• Antonio Lotti (1667-1740) Italian composer and organist.
  • The first part of his life is spent in Hanover where his father Matteo is chapel master of the Electoral Court.
  • Back to Venice, he becomes a pupil of Giovanni Legrenzi and enters the service of Saint Mark's Basilica where he climbs all the levels, singer then assistant organist before becoming first titular organist from 1704. He then become (1736) Maître de Chapelle at Saint-Marc (Capella Marciana), a position he holds until his death.
  • Married (1708) to the soprano Santa Stella (Santina), he obtained leave (in 1717) to go with his Italian troop to Dresden, capital of the prince elector of Saxony where several of his operas are represented.
  • He returned to Venice in 1719 and remained there until his death. He abandoned his stage activities to devote himself to sacred and instrumental music. A sought-after professor, he teaches orphans at the Ospedale degli Incurabili, an establishment sought after by the Venetian nobility.

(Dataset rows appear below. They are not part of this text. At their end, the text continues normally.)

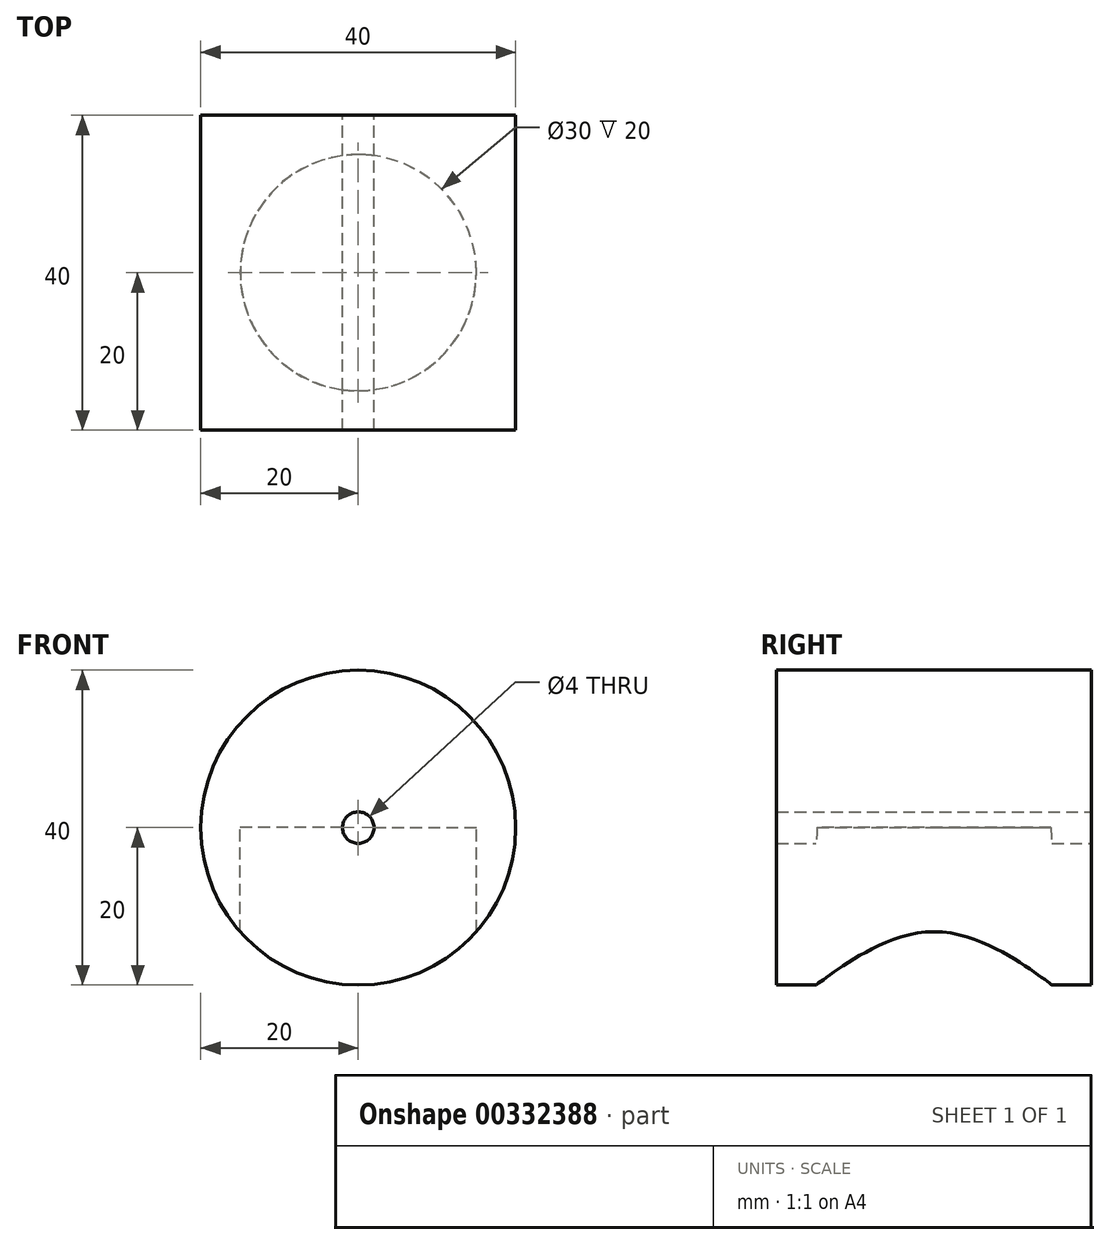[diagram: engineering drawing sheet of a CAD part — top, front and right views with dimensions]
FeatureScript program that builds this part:
annotation { "Feature Type Name" : "Feature", "Feature Type Description" : "" }
export const myFeature = defineFeature(function(context is Context, id is Id, definition is map)
    precondition{}
    {
        {
            var Q0;
            Q0=qCreatedBy(makeId("Front.planeOp"),FACE);
            var sketch = newSketch(context, id + "F0", { "sketchPlane" : qUnion([Q0])});
            skCircle(sketch, "E0", {"center": v(0, 0) * mm, "radius": 20 * mm});
            skCircle(sketch, "E1", {"center": v(0, 0) * mm, "radius": 2 * mm});
            skSolve(sketch);
        }
        {
            var Q0;
            Q0=makeQuery(id+"F0.imprint","IMPRINT",FACE,{"disambiguationData":[TD([[makeQuery(id+"F0.imprint","IMPRINT",EDGE,{"derivedFrom":sQuery(id+"F0.wireOp",EDGE,"E0")}),1.0]])]});
            extrude(context, id + "F1", {"entities" : qUnion([Q0]), "depth" : 40 * mm});
        }
        {
            var Q0;
            Q0=qCreatedBy(makeId("Top.planeOp"),FACE);
            var sketch = newSketch(context, id + "F2", { "sketchPlane" : qUnion([Q0])});
            skCircle(sketch, "E2", {"center": v(0, -20) * mm, "radius": 15 * mm});
            skSolve(sketch);
        }
        {
            var Q0;
            Q0 = qSketchRegion(id + "F2", true);
            extrude(context, id + "F3", {"entities" : qUnion([Q0]), "operationType" : NewBodyOperationType.REMOVE, "oppositeDirection" : true, "depth" : 25 * mm});
        }
    });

  • Like many musicians of his time, Lotti composed in all genres: twenty masses with three or four voices, fifty cantatas, motets, madrigals, thirty operas and secular instrumental music. His sacred a cappella works are in a traditional polyphonic style but many other works are written with accompaniment of strings and basso continuo.
  • The Miserere for four voices (1734) and the Crucifixus (1718) for six, eight and ten voices (three versions) are considered among the most beautiful of their time.